If this is your first visit, be sure to
check out the FAQ by clicking the
link above. You may have to register
before you can post: click the register link above to proceed. To start viewing messages,
select the forum that you want to visit from the selection below.
Why bother porting it to Qt5?
It worked good in GTK.
Could you please elaborate what you mean by that? In case it means "It worked good in GTK on my personal Linux machine under GNOME" you may be correct. Unfortunately it works "correcter" with GTK2 (unmaintained) than with GTK3. Next thing is maintainablility: GTK-develpers continuously break the API and thus have made it impossible to compile Wireshark against a 5 year old version of GTK and a current version without putting version dependent compilation paths into the source: wireshark/git/ui/gtk(master)$ grep GTK_CHECK_VERSION * | wc -l 424 (the actual count would be much higher without the hacks in old-gtk-compat.h, hiding most cases) wireshark/git/ui/qt(master)$ grep QT_VERSION_CHECK * | wc -l 61
The reason this is done is that Wireshark needs to run (and thus build) in a current version on even the oldest still supported RHEL.

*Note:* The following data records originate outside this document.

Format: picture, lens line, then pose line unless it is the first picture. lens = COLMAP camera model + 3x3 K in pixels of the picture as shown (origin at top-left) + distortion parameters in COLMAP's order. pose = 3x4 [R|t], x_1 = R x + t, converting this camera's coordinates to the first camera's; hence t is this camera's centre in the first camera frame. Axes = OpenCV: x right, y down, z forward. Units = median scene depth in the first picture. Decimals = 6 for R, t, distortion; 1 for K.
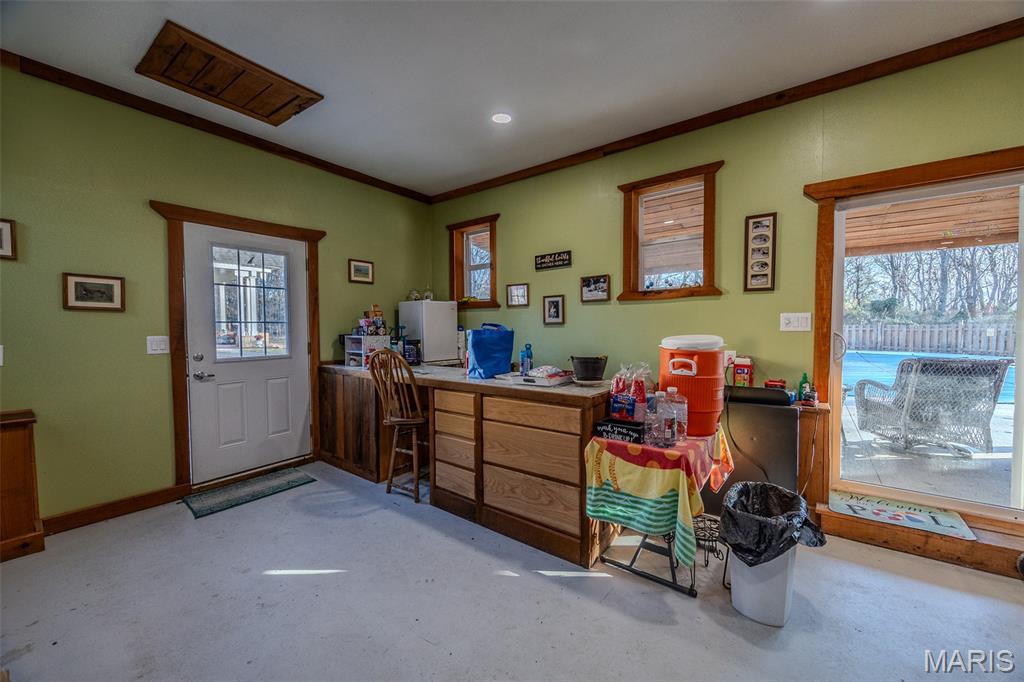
lens RADIAL K [[387.9, 0, 512.6], [0, 387.9, 340.5], [0, 0, 1]] dist [-0.002773, 0.000094]
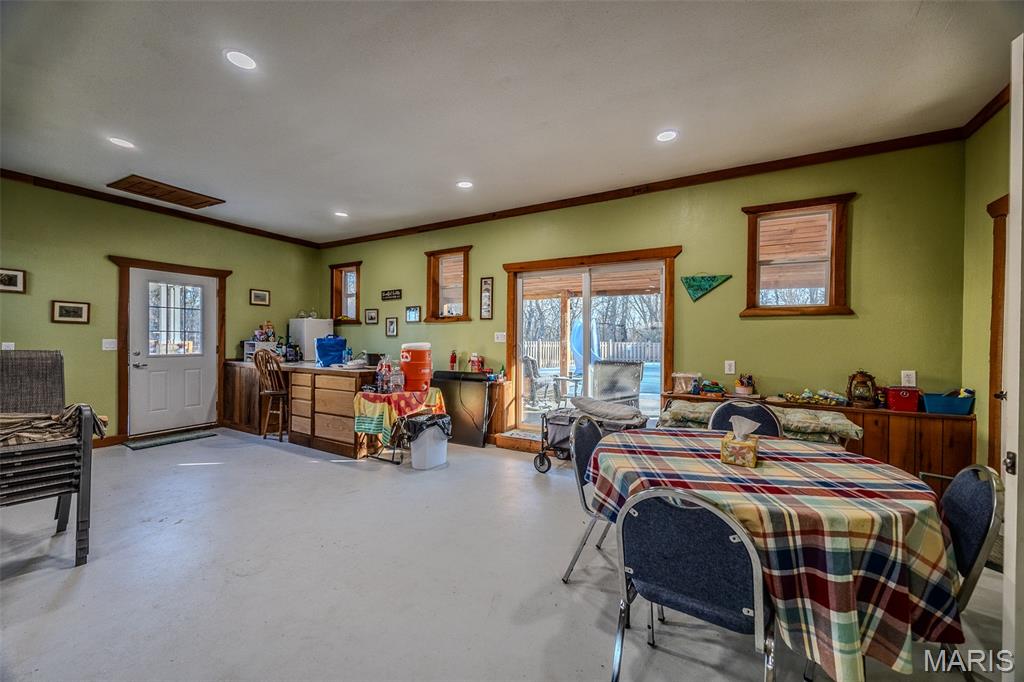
lens RADIAL K [[387.9, 0, 513.2], [0, 387.9, 341.4], [0, 0, 1]] dist [-0.002773, 0.000094]
pose [[0.991852, 0.015078, 0.126500, 0.497315], [-0.011201, 0.999447, -0.031301, 0.027244], [-0.126902, 0.029629, 0.991473, -0.741422]]
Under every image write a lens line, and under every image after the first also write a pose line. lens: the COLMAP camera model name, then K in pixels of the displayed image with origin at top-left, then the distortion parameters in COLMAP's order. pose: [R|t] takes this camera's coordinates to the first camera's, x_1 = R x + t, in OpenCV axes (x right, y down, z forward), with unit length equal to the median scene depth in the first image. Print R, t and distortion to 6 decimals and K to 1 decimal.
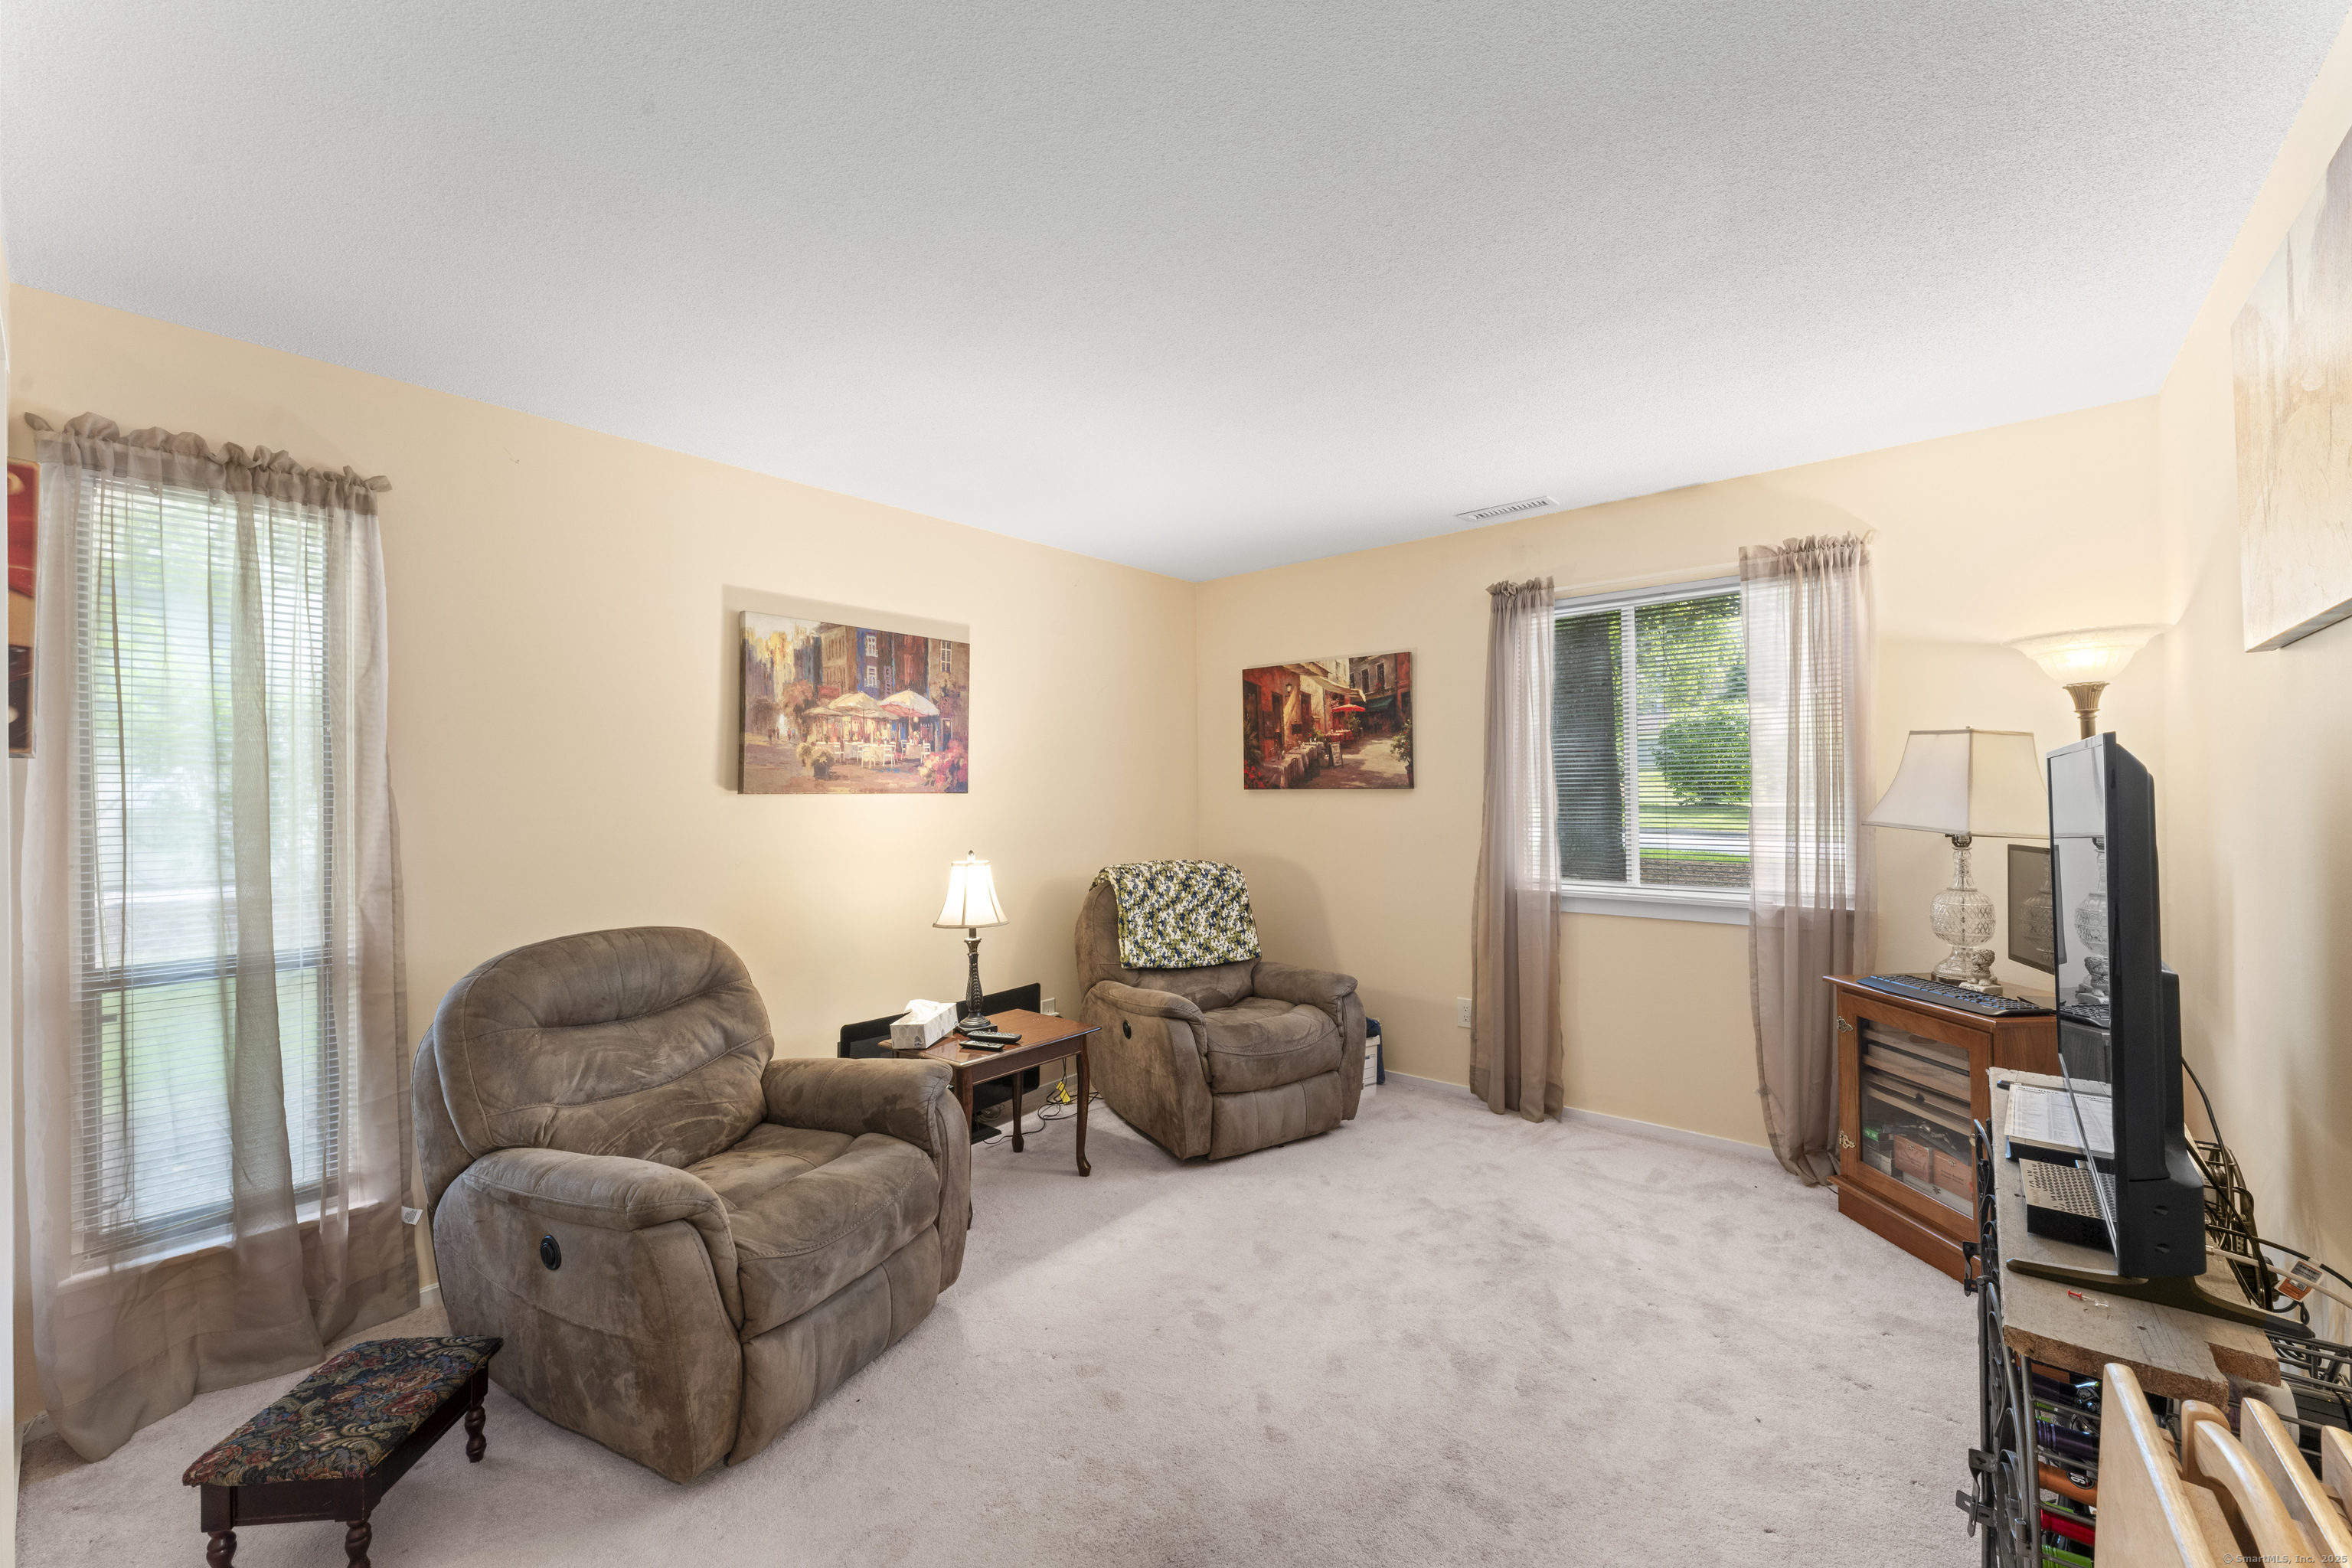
lens RADIAL K [[958.3, 0, 1179.2], [0, 958.3, 789.3], [0, 0, 1]] dist [0.003052, 0.000348]
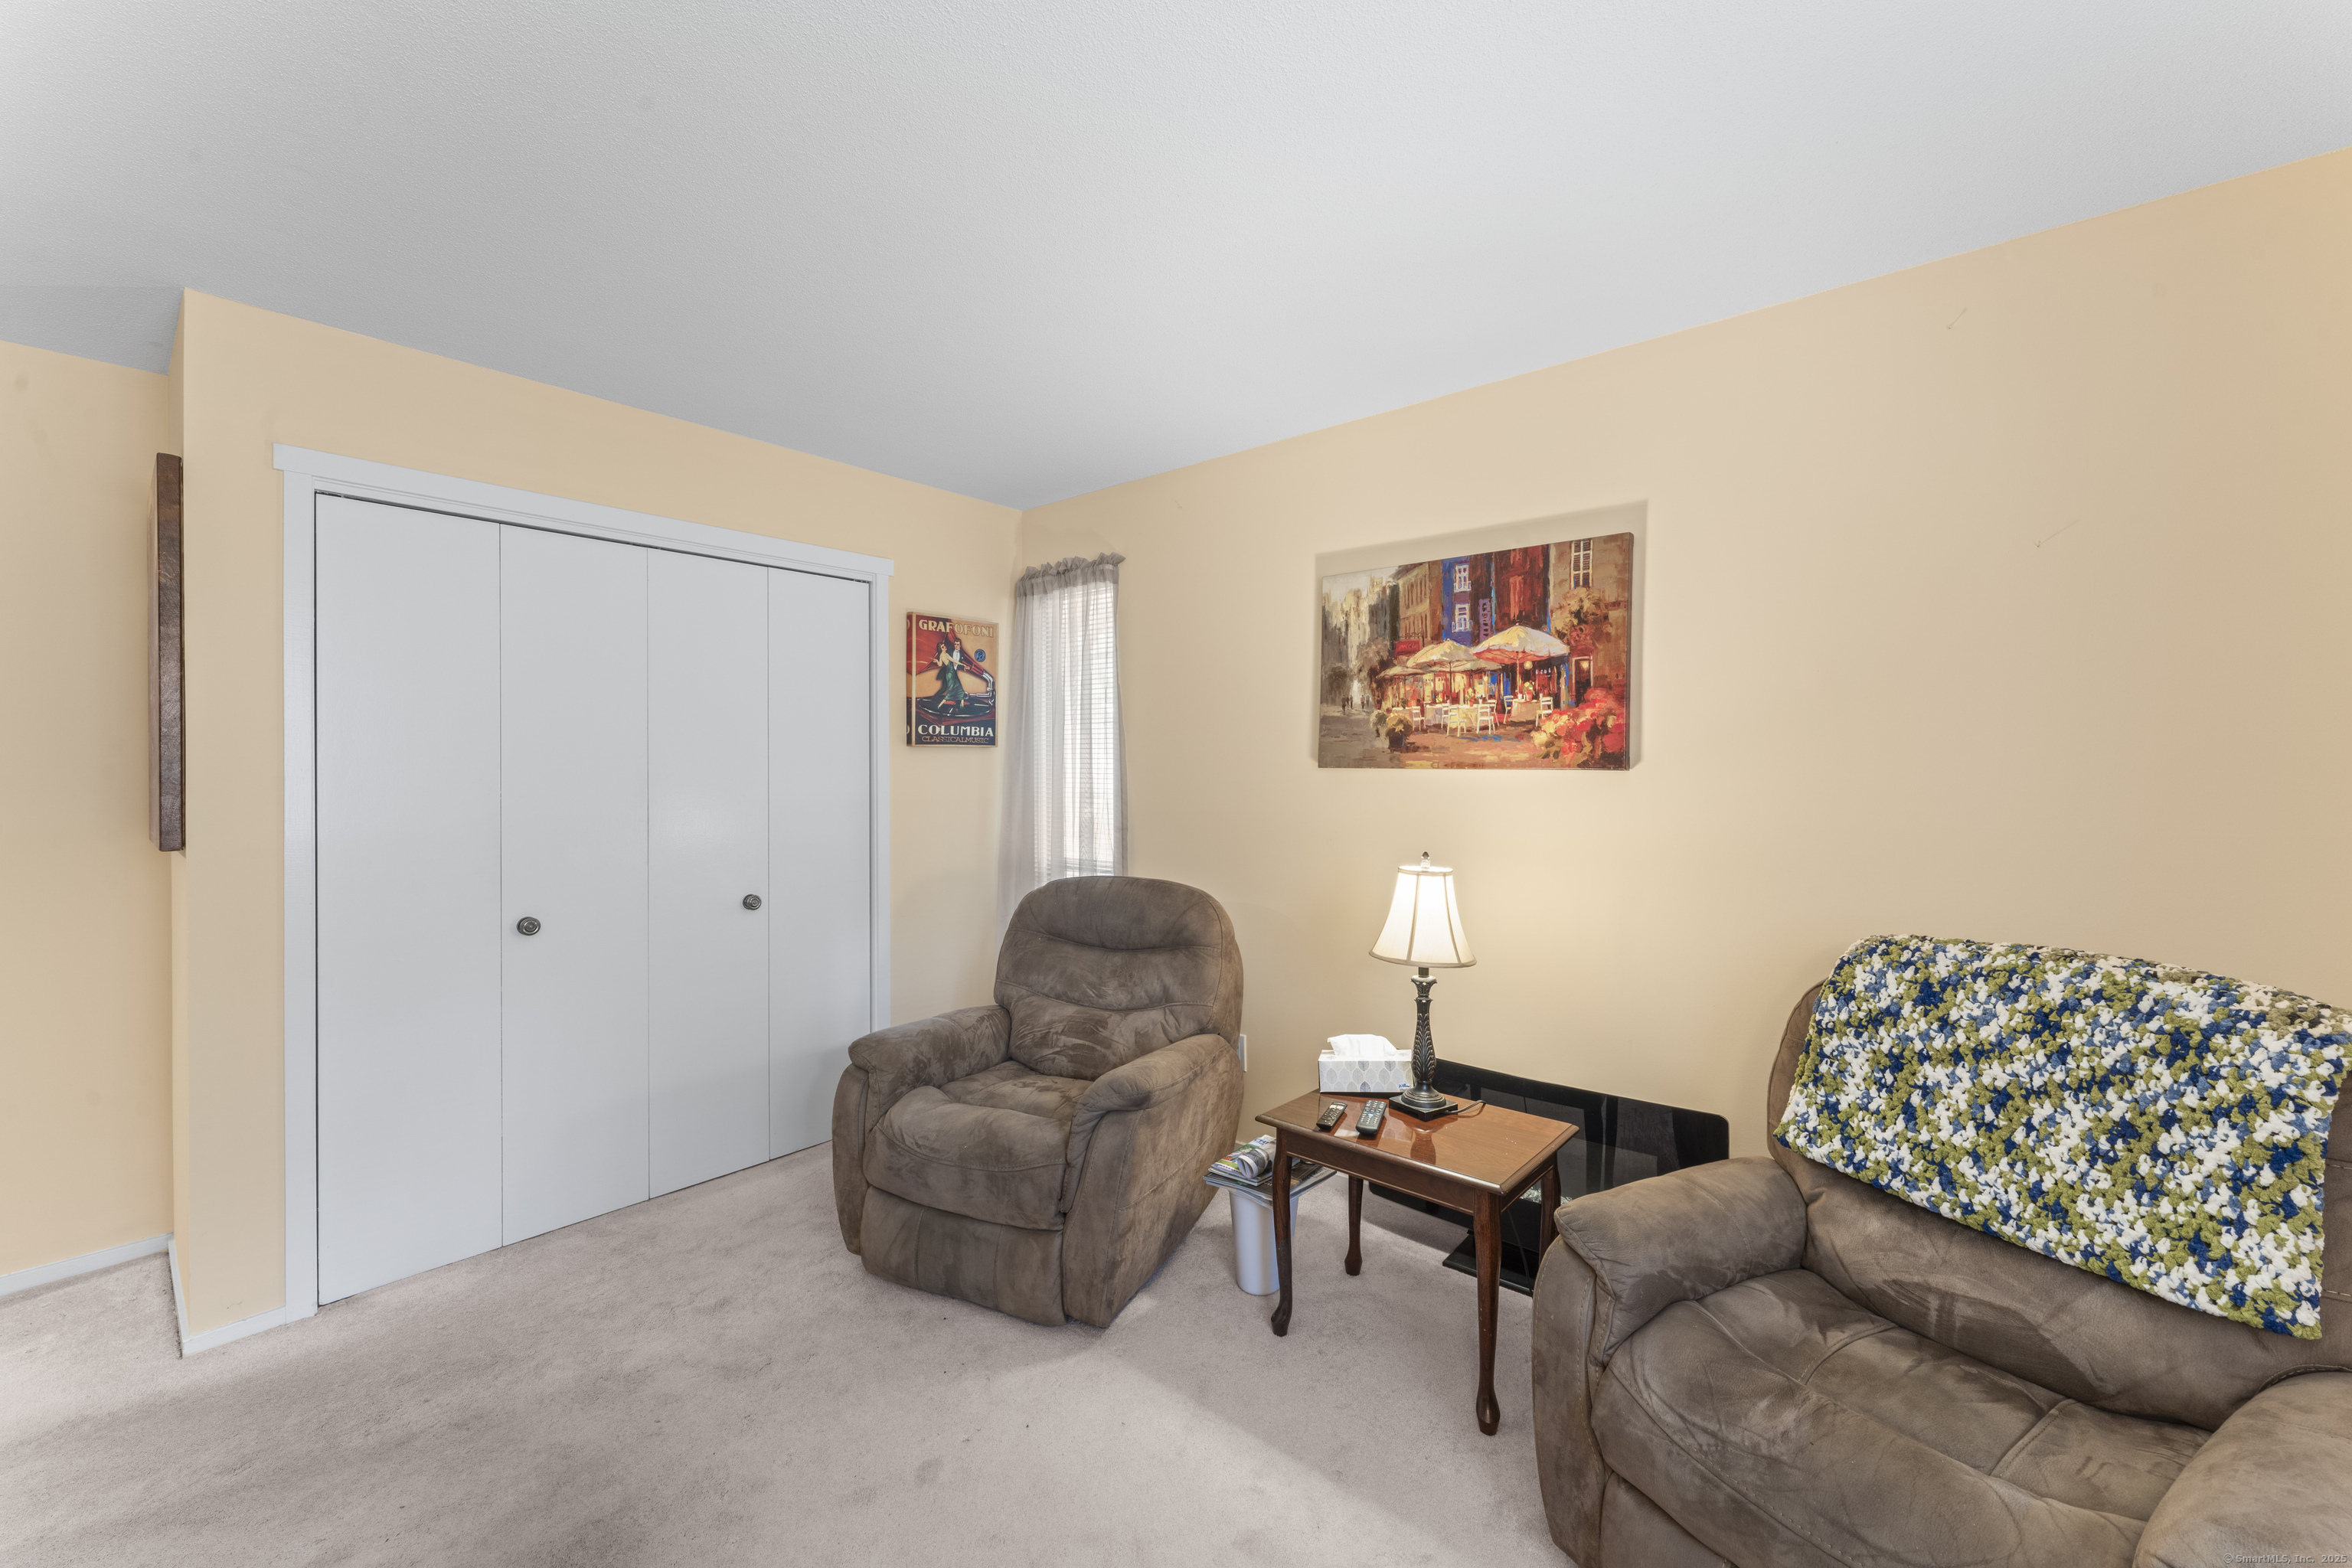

It doesn't work remotely as well on Wndows, where there are (or at least were) problems that the GTK port to Windows is or was unmaintained.
Last but not least: Worked good is one thing, looks good and integrates well with the working envirionment (Various Linux desktops plus Wndows plus MacOS) is another place where the Qt version outperforms the GTK one in the eyes of most developers and most users that have provided feedback on the Qt development versions
Your screenshot refers to the GTK 2 version, not the GTK 3 version that existed in a branch long before they decided to go ahead with the QT rewrite. I've been using the GTK 3 version just fine on OS X with all the proper integrations 3.x provides. It looked good, and with some effort in theming it could have looked native, as Ximian Studio demonstrates. They had some pretty horrific code issues though in the old UI that was unrelated to GTK, which made multiple windows impossible due to global state. That was imho a bigger issue. As I can nothing but guess, my guess would be that in 6 months of efforts the Wireshark team could have finished the GTK 3 port and with the help of Ximian (that reached out in the blog post that announced the QT port) finished the polish of the OS X looking theming. The rest of the 1.5 years could have been spent on getting rid of the global state, and ofc new feature development, bug fixes and polishing. Now users have lived with a very crippled QT version together with a nasty old GTK 2 version for 2 years. Hopefully the project remains strong and we can forget these 2 years of darkness. I have nothing against it being QT now, just that it was a waste of time.
Your screenshot refers to the GTK 2 version, not the GTK 3 version that existed in a branch long before they decided to go ahead with the QT rewrite. I've been using the GTK 3 version just fine on OS X with all the proper integrations 3.x provides. It looked good, and with some effort in theming it could have looked native, as Ximian Studio demonstrates. They had some pretty horrific code issues though in the old UI that was unrelated to GTK, which made multiple windows impossible due to global state. That was imho a bigger issue. As I can nothing but guess, my guess would be that in 6 months of efforts the Wireshark team could have finished the GTK 3 port and with the help of Ximian (that reached out in the blog post that announced the QT port) finished the polish of the OS X looking theming. The rest of the 1.5 years could have been spent on getting rid of the global state, and ofc new feature development, bug fixes and polishing. Now users have lived with a very crippled QT version together with a nasty old GTK 2 version for 2 years. Hopefully the project remains strong and we can forget these 2 years of darkness. I have nothing against it being QT now, just that it was a waste of time.
Visual Studio 2022 for Mac. Develop apps and games for iOS, Android and using .NET. Download Visual Studio for Mac. Community. Create and deploy scalable, performant apps using .NET and C# on the Mac
Your screenshot refers to the GTK 2 version, not the GTK 3 version that existed in a branch long before they decided to go ahead with the QT rewrite. I've been using the GTK 3 version just fine on OS X with all the proper integrations 3.x provides. It looked good, and with some effort in theming it could have looked native, as Ximian Studio demonstrates. They had some pretty horrific code issues though in the old UI that was unrelated to GTK, which made multiple windows impossible due to global state. That was imho a bigger issue. As I can nothing but guess, my guess would be that in 6 months of efforts the Wireshark team could have finished the GTK 3 port and with the help of Ximian (that reached out in the blog post that announced the QT port) finished the polish of the OS X looking theming. The rest of the 1.5 years could have been spent on getting rid of the global state, and ofc new feature development, bug fixes and polishing. Now users have lived with a very crippled QT version together with a nasty old GTK 2 version for 2 years. Hopefully the project remains strong and we can forget these 2 years of darkness. I have nothing against it being QT now, just that it was a waste of time.
If Os X support was the only reason to switch to Qt, then you might have a point. But if you actually read the article explaining why they made the switch, you would see that was only one of several reasons.